What is LT_AI_DLKVM?
LT_AI_DLKVM is a 1.04 billion parameter causal language model, developed by the State Digital Solutions Agency (SDSA) as part of the BLKT-VMS pipeline. It is built on Llama3 design principles and is specifically designed for the Lithuanian language. The model was pretrained from scratch in two stages, using the Lithuanian Text Corpus and a custom 32,000-token tokenizer.
Key Capabilities & Features
- Lithuanian Language Focus: Exclusively trained for Lithuanian text generation and NLP tasks.
- Long Context Window: Supports an impressive 32,768-token context length, enabling efficient processing of extensive Lithuanian texts.
- Base Generative Model: Intended for research, pretraining, and further fine-tuning for specific applications.
- Custom Tokenizer: Utilizes a specially trained 32,000-token tokenizer for optimal performance with Lithuanian.
- Two-Stage Training: Initial training from scratch (8,196 tokens context) followed by long-context training (32,768 tokens context) on 8 NVIDIA H100-SXM5-80GB GPUs.
Should I use this for my use case?
LT_AI_DLKVM is ideal for:
- Research and Development: Experimenting with Lithuanian NLP, language generation, and domain adaptation.
- Base Model for Fine-tuning: Projects requiring robust Lithuanian text generation that can be specialized for chat, summarization, classification, or domain-specific content.
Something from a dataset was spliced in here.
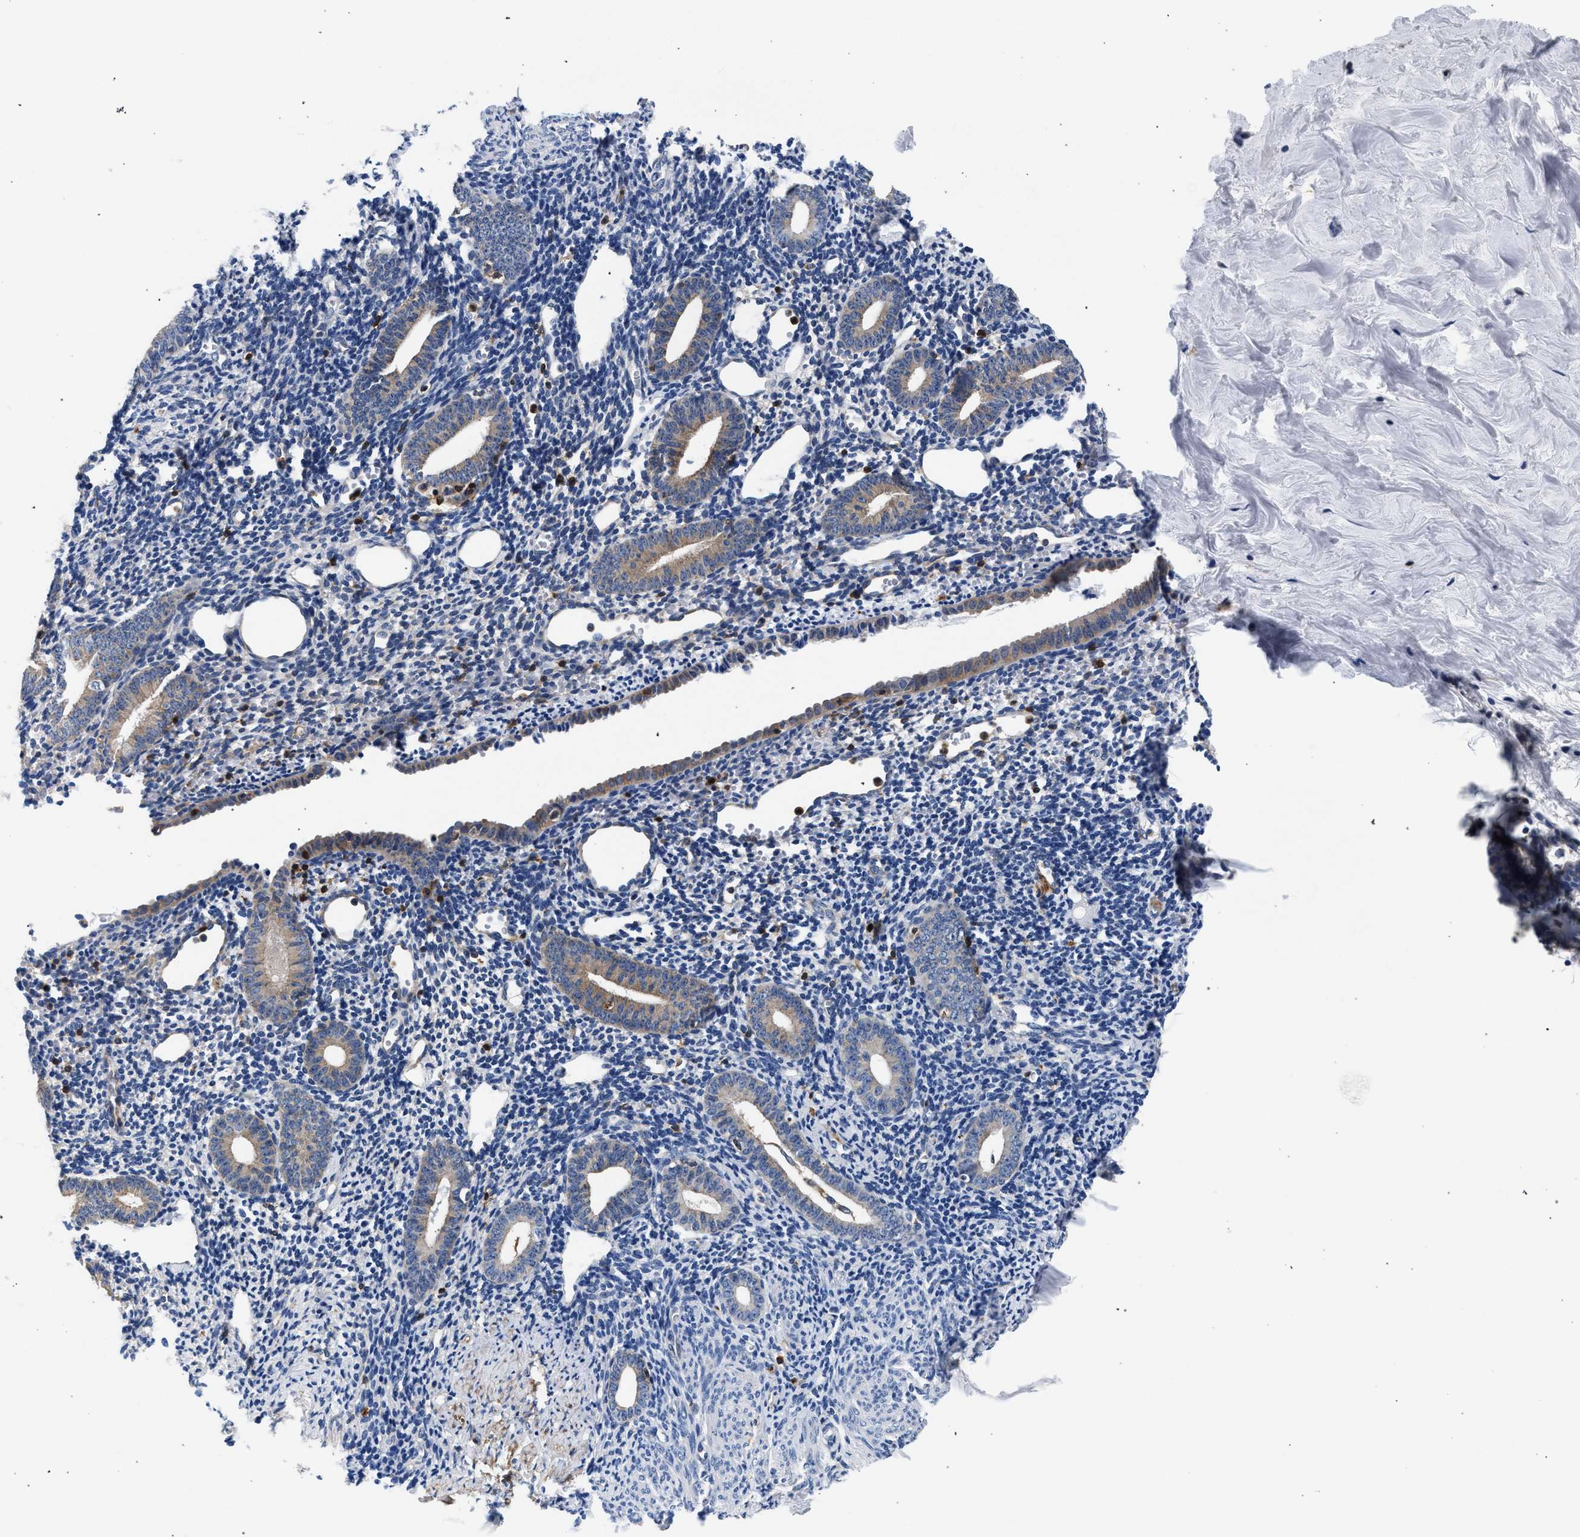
{"staining": {"intensity": "negative", "quantity": "none", "location": "none"}, "tissue": "endometrium", "cell_type": "Cells in endometrial stroma", "image_type": "normal", "snomed": [{"axis": "morphology", "description": "Normal tissue, NOS"}, {"axis": "topography", "description": "Endometrium"}], "caption": "This micrograph is of benign endometrium stained with immunohistochemistry to label a protein in brown with the nuclei are counter-stained blue. There is no positivity in cells in endometrial stroma.", "gene": "LASP1", "patient": {"sex": "female", "age": 50}}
- Long-Context Applications: Scenarios where processing and generating long Lithuanian documents or conversations are critical.
Limitations: This model is a base causal language model and is not instruction-tuned or task-specialized by default. It may generate factually inaccurate or biased content and is not suitable for high-stakes applications without additional fine-tuning, safeguards, and validation. Performance outside Lithuanian-centric domains may be less reliable.